## INPUT MATERIAL
—————

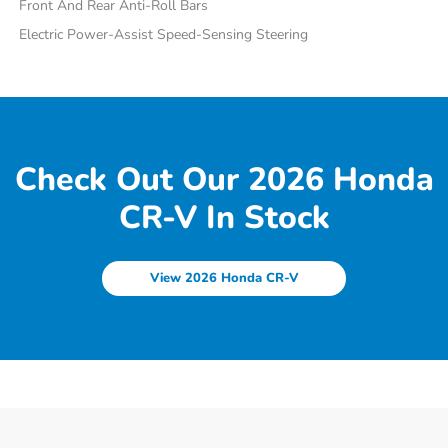
Front And Rear Anti-Roll Bars
Electric Power-Assist Speed-Sensing Steering
Check Out Our 2026 Honda
CR-V In Stock
View 2026 Honda CR-V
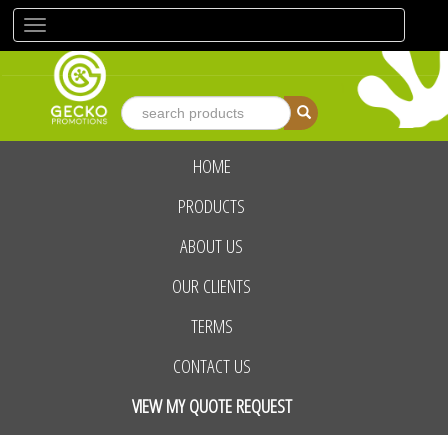
Toggle
navigation
HOME
advanced search
PRODUCTS
ABOUT US
OUR CLIENTS
TERMS
CONTACT US
VIEW MY QUOTE REQUEST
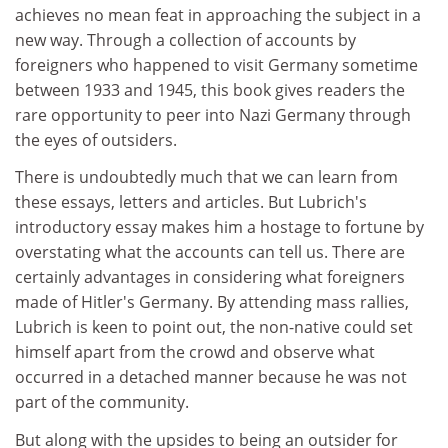
achieves no mean feat in approaching the subject in a
new way. Through a collection of accounts by
foreigners who happened to visit Germany sometime
between 1933 and 1945, this book gives readers the
rare opportunity to peer into Nazi Germany through
the eyes of outsiders.
There is undoubtedly much that we can learn from
these essays, letters and articles. But Lubrich's
introductory essay makes him a hostage to fortune by
overstating what the accounts can tell us. There are
certainly advantages in considering what foreigners
made of Hitler's Germany. By attending mass rallies,
Lubrich is keen to point out, the non-native could set
himself apart from the crowd and observe what
occurred in a detached manner because he was not
part of the community.
But along with the upsides to being an outsider for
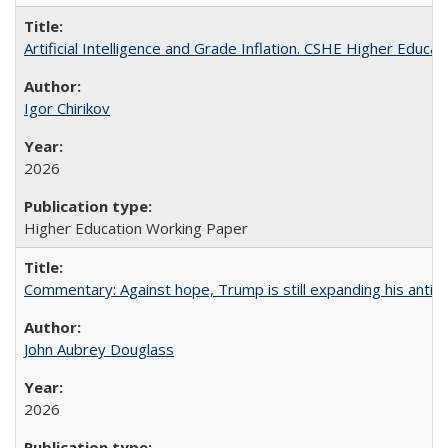
Artificial Intelligence and Grade Inflation. CSHE Higher Educa
Igor Chirikov
2026
Higher Education Working Paper
Commentary: Against hope, Trump is still expanding his anti-
John Aubrey Douglass
2026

—————

Leaving the pictures out, output the material exactly as it appears.

Front And Rear Anti-Roll Bars
Electric Power-Assist Speed-Sensing Steering
Check Out Our 2026 Honda
CR-V In Stock
View 2026 Honda CR-V
Toggle
navigation
HOME
advanced search
PRODUCTS
ABOUT US
OUR CLIENTS
TERMS
CONTACT US
VIEW MY QUOTE REQUEST
achieves no mean feat in approaching the subject in a
new way. Through a collection of accounts by
foreigners who happened to visit Germany sometime
between 1933 and 1945, this book gives readers the
rare opportunity to peer into Nazi Germany through
the eyes of outsiders.
There is undoubtedly much that we can learn from
these essays, letters and articles. But Lubrich's
introductory essay makes him a hostage to fortune by
overstating what the accounts can tell us. There are
certainly advantages in considering what foreigners
made of Hitler's Germany. By attending mass rallies,
Lubrich is keen to point out, the non-native could set
himself apart from the crowd and observe what
occurred in a detached manner because he was not
part of the community.
But along with the upsides to being an outsider for
Artificial Intelligence and Grade Inflation. CSHE Higher Educa
Igor Chirikov
2026
Higher Education Working Paper
Commentary: Against hope, Trump is still expanding his anti-
John Aubrey Douglass
2026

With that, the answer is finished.